O que começou como uma solução improvisada durante a pandemia se transformou em um negócio para o ator e engenheiro de som Diego Rodda, em São Paulo. Ao precisar gravar dublagens fora de estúdios profissionais, ele desenvolveu uma cabine acústica portátil — hoje vendida para locutores, dubladores e músicos.
Da necessidade ao primeiro protótipo
A ideia nasceu da necessidade. Com produções exigindo gravações remotas, Diego decidiu criar uma estrutura compacta que garantisse qualidade sonora dentro de casa. Em cerca de 25 dias, ele desenvolveu o primeiro modelo. “Eu sempre projetei cabines grandes para estúdios, mas nunca tinha reduzido. Resolvi estudar mais a fundo e criar uma solução que fosse leve e portátil”, afirma.
Com investimento inicial de cerca de R$ 4 mil, o protótipo evoluiu rapidamente. A primeira encomenda veio por indicação de uma colega — e foi o ponto de virada para transformar a ideia em negócio.
Modelos personalizados e faturamento
Hoje, as cabines são personalizadas conforme o ambiente e o tipo de uso, com preços a partir de R$ 1.800. Há diferentes modelos, desde versões abertas até estruturas com maior isolamento acústico, além de opções compactas para mesa. Diego concentra todas as etapas do negócio: cria, fabrica, vende e atende os clientes.

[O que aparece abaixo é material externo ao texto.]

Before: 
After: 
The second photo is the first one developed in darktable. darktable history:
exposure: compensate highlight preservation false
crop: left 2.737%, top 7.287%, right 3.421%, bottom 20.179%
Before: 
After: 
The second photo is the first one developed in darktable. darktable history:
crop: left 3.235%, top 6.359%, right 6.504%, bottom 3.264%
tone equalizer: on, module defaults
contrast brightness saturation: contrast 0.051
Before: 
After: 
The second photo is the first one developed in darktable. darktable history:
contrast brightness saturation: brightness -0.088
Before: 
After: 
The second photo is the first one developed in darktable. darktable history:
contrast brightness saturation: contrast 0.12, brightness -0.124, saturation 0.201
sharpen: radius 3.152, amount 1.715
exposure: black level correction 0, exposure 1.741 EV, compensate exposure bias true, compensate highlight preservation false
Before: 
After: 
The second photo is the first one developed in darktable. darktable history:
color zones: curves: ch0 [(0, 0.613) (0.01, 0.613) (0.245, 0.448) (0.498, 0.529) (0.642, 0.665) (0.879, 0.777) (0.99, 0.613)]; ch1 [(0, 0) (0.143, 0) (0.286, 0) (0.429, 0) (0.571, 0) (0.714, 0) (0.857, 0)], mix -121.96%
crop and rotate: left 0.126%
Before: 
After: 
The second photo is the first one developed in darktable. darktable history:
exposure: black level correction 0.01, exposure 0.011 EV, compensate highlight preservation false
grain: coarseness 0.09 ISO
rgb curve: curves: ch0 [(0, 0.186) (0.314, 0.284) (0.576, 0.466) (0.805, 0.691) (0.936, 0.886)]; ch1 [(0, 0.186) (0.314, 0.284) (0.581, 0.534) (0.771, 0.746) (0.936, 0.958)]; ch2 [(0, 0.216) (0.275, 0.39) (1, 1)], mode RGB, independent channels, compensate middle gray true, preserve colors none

A divulgação é feita principalmente no boca a boca, estratégia que já resultou na venda de 55 unidades em 2025 e faturamento médio de cerca de R$ 15 mil por mês. “Hoje vale a pena financeiramente. A cada cabine, eu penso em como reduzir custos e facilitar para o cliente”, diz.
Portabilidade e planos futuros
A portabilidade é um dos principais diferenciais. As cabines podem ser montadas por uma única pessoa em poucos minutos e transportadas com facilidade, o que amplia o uso em diferentes ambientes. Com a demanda crescente, o empreendedor planeja expandir a operação e contratar funcionários.
Para ele, o negócio é resultado direto da necessidade de criar soluções. “A criatividade vem da necessidade. Quando você precisa, você cria”, afirma.